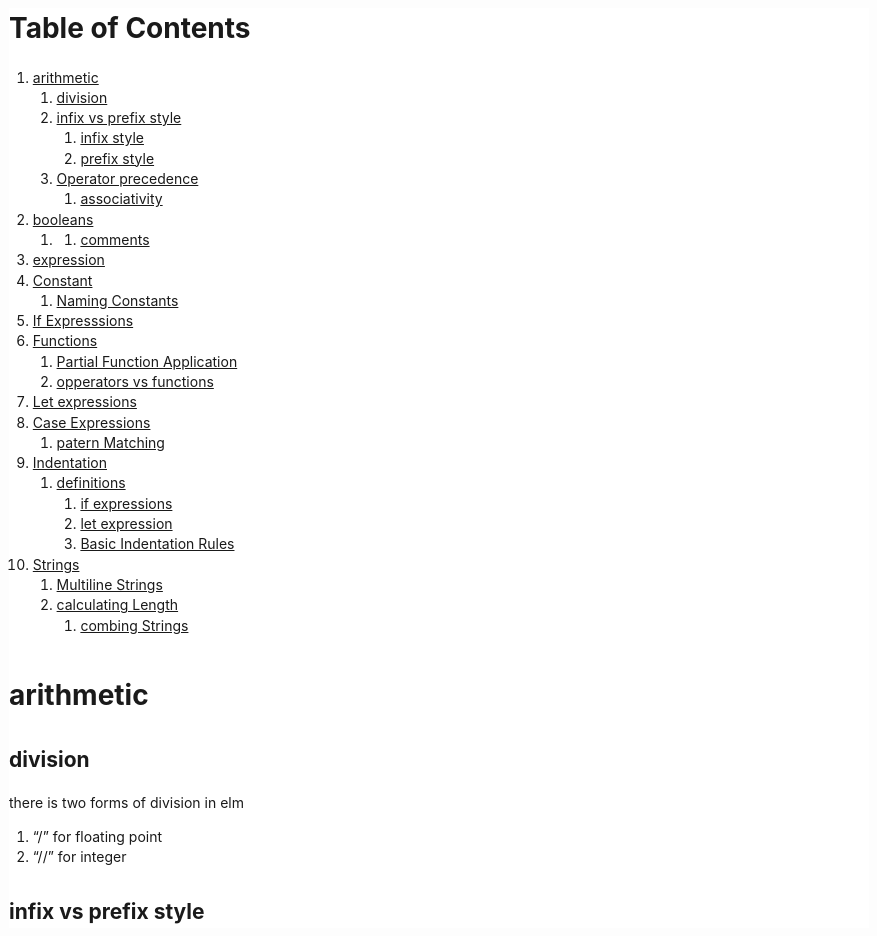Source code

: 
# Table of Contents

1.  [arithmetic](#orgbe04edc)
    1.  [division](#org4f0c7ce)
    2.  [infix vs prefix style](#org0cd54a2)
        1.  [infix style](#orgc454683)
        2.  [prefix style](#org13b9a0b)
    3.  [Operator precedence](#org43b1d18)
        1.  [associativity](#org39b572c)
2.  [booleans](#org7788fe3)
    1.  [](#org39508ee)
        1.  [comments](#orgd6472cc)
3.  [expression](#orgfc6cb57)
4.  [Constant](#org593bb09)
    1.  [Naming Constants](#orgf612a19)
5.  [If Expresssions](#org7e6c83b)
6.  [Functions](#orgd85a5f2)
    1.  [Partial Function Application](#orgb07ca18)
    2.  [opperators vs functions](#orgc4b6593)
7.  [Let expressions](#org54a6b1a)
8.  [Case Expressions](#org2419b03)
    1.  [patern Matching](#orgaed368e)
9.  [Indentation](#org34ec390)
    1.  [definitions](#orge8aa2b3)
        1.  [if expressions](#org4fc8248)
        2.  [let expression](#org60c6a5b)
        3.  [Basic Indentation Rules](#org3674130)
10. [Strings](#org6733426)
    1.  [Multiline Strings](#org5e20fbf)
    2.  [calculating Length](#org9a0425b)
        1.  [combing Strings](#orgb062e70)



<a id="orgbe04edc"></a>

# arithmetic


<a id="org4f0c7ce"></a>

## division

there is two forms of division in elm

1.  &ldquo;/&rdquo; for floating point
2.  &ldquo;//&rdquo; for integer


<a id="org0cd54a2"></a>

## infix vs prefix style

────────────────────

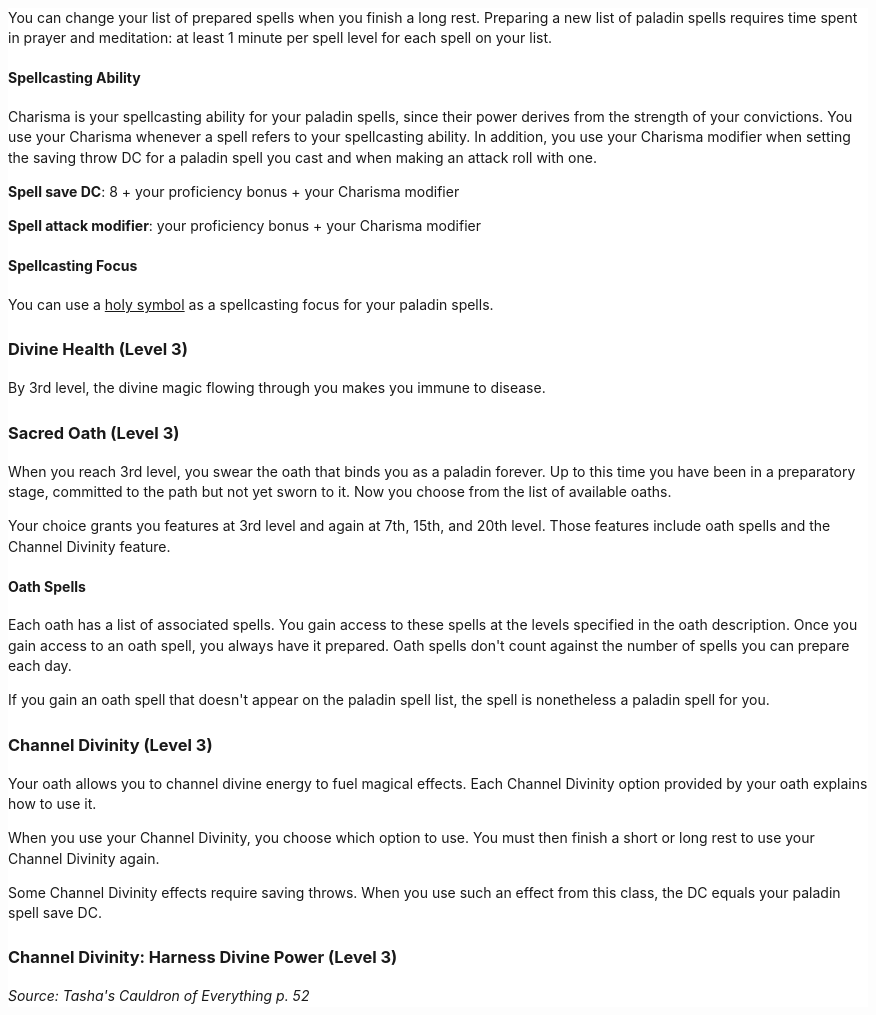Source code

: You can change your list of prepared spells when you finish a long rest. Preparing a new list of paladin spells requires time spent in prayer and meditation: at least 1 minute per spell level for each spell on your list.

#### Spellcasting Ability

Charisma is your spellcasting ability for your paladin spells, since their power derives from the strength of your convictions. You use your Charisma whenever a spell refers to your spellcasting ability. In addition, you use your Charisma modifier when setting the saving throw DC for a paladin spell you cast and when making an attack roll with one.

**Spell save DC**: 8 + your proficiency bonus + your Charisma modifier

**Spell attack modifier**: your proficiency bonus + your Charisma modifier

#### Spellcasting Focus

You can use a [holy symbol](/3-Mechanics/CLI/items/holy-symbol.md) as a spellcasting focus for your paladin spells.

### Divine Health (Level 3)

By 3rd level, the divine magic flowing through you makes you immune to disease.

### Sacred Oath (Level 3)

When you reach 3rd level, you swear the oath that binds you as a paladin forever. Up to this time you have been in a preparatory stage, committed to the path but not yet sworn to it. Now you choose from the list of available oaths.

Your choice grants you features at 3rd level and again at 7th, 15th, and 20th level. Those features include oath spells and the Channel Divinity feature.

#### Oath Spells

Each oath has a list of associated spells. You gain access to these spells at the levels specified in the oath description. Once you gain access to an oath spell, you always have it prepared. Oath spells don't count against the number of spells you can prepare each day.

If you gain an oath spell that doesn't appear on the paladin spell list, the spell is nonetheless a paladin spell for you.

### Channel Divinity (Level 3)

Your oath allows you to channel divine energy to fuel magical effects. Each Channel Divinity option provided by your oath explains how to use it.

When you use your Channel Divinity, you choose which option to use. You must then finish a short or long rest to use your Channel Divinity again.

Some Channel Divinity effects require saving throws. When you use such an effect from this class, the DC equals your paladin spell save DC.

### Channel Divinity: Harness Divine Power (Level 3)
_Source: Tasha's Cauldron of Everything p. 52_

────────────────────

Return word for word the lines above from the line with "there is two forms of division in elm" to the line with "## infix vs prefix style", including both and leaving out all others.

there is two forms of division in elm

1.  &ldquo;/&rdquo; for floating point
2.  &ldquo;//&rdquo; for integer


<a id="org0cd54a2"></a>

## infix vs prefix style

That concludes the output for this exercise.